SeaWorld said today that it sent employees to pose as animal rights activists to gain insight on the opposition and the "credible threats" it had received.
The company said in a statement that "certain employees" posed as activists "in connection with efforts to maintain the safety and security of company employees, customers, and animals." The company did not specify the nature of the threats.
SeaWorld San Diego employee Paul McComb posed as an activist for PETA, according to PETA activist Ellen Ericksen.
Ericksen said McComb would regularly attend PETA protests at SeaWorld San Diego, which she helps to organize. Last year, PETA accused McComb of spying on the animal rights organization.
McComb was initially placed on administrative leave by SeaWorld but he has returned to work in a different department, the company said.

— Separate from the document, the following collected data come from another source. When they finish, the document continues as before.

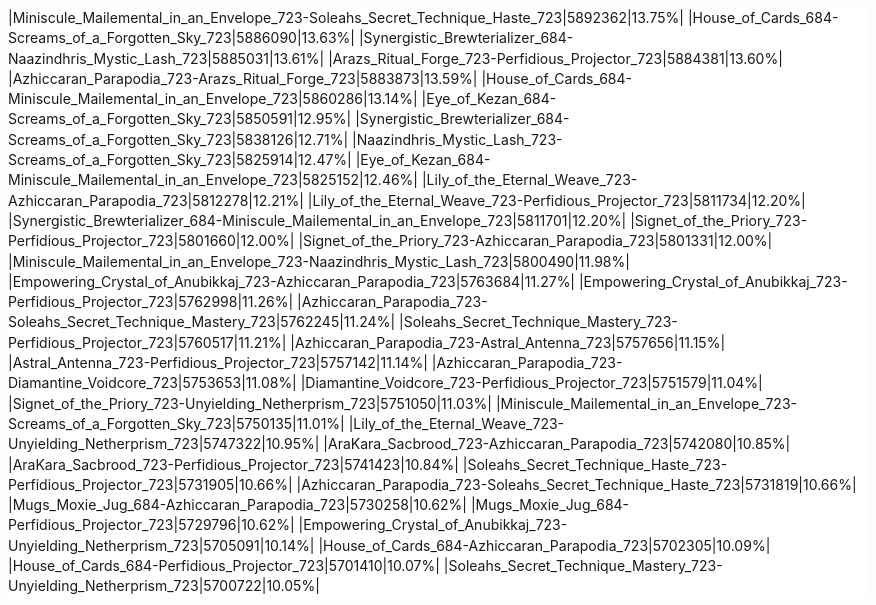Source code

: |Miniscule_Mailemental_in_an_Envelope_723-Soleahs_Secret_Technique_Haste_723|5892362|13.75%|
|House_of_Cards_684-Screams_of_a_Forgotten_Sky_723|5886090|13.63%|
|Synergistic_Brewterializer_684-Naazindhris_Mystic_Lash_723|5885031|13.61%|
|Arazs_Ritual_Forge_723-Perfidious_Projector_723|5884381|13.60%|
|Azhiccaran_Parapodia_723-Arazs_Ritual_Forge_723|5883873|13.59%|
|House_of_Cards_684-Miniscule_Mailemental_in_an_Envelope_723|5860286|13.14%|
|Eye_of_Kezan_684-Screams_of_a_Forgotten_Sky_723|5850591|12.95%|
|Synergistic_Brewterializer_684-Screams_of_a_Forgotten_Sky_723|5838126|12.71%|
|Naazindhris_Mystic_Lash_723-Screams_of_a_Forgotten_Sky_723|5825914|12.47%|
|Eye_of_Kezan_684-Miniscule_Mailemental_in_an_Envelope_723|5825152|12.46%|
|Lily_of_the_Eternal_Weave_723-Azhiccaran_Parapodia_723|5812278|12.21%|
|Lily_of_the_Eternal_Weave_723-Perfidious_Projector_723|5811734|12.20%|
|Synergistic_Brewterializer_684-Miniscule_Mailemental_in_an_Envelope_723|5811701|12.20%|
|Signet_of_the_Priory_723-Perfidious_Projector_723|5801660|12.00%|
|Signet_of_the_Priory_723-Azhiccaran_Parapodia_723|5801331|12.00%|
|Miniscule_Mailemental_in_an_Envelope_723-Naazindhris_Mystic_Lash_723|5800490|11.98%|
|Empowering_Crystal_of_Anubikkaj_723-Azhiccaran_Parapodia_723|5763684|11.27%|
|Empowering_Crystal_of_Anubikkaj_723-Perfidious_Projector_723|5762998|11.26%|
|Azhiccaran_Parapodia_723-Soleahs_Secret_Technique_Mastery_723|5762245|11.24%|
|Soleahs_Secret_Technique_Mastery_723-Perfidious_Projector_723|5760517|11.21%|
|Azhiccaran_Parapodia_723-Astral_Antenna_723|5757656|11.15%|
|Astral_Antenna_723-Perfidious_Projector_723|5757142|11.14%|
|Azhiccaran_Parapodia_723-Diamantine_Voidcore_723|5753653|11.08%|
|Diamantine_Voidcore_723-Perfidious_Projector_723|5751579|11.04%|
|Signet_of_the_Priory_723-Unyielding_Netherprism_723|5751050|11.03%|
|Miniscule_Mailemental_in_an_Envelope_723-Screams_of_a_Forgotten_Sky_723|5750135|11.01%|
|Lily_of_the_Eternal_Weave_723-Unyielding_Netherprism_723|5747322|10.95%|
|AraKara_Sacbrood_723-Azhiccaran_Parapodia_723|5742080|10.85%|
|AraKara_Sacbrood_723-Perfidious_Projector_723|5741423|10.84%|
|Soleahs_Secret_Technique_Haste_723-Perfidious_Projector_723|5731905|10.66%|
|Azhiccaran_Parapodia_723-Soleahs_Secret_Technique_Haste_723|5731819|10.66%|
|Mugs_Moxie_Jug_684-Azhiccaran_Parapodia_723|5730258|10.62%|
|Mugs_Moxie_Jug_684-Perfidious_Projector_723|5729796|10.62%|
|Empowering_Crystal_of_Anubikkaj_723-Unyielding_Netherprism_723|5705091|10.14%|
|House_of_Cards_684-Azhiccaran_Parapodia_723|5702305|10.09%|
|House_of_Cards_684-Perfidious_Projector_723|5701410|10.07%|
|Soleahs_Secret_Technique_Mastery_723-Unyielding_Netherprism_723|5700722|10.05%|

It would not reveal the position McComb held before the suspension.
"All personnel matters pertaining to those involved have been handled internally," SeaWorld said in a statement.
PETA said in a statement that SeaWorld's refusal to fire McComb shows that the company condones corporate spying.
In a conference call today with investors, SeaWorld Entertainment CEO Joel Manby said the board of directors had told management "to end the practice in which certain employees posed as animal rights activists."
The company's stock price and park attendance has suffered since the 2013 documentary "Blackfish" suggested that the treatment of SeaWorld's killer whales in captivity provoked violent behavior and led the whales to lash out against trainers, killing at least one.
Last year, SeaWorld San Diego announced that it would phase out its killer whale show by 2017.
McCombs did not immediately answer ABC News' request for comment.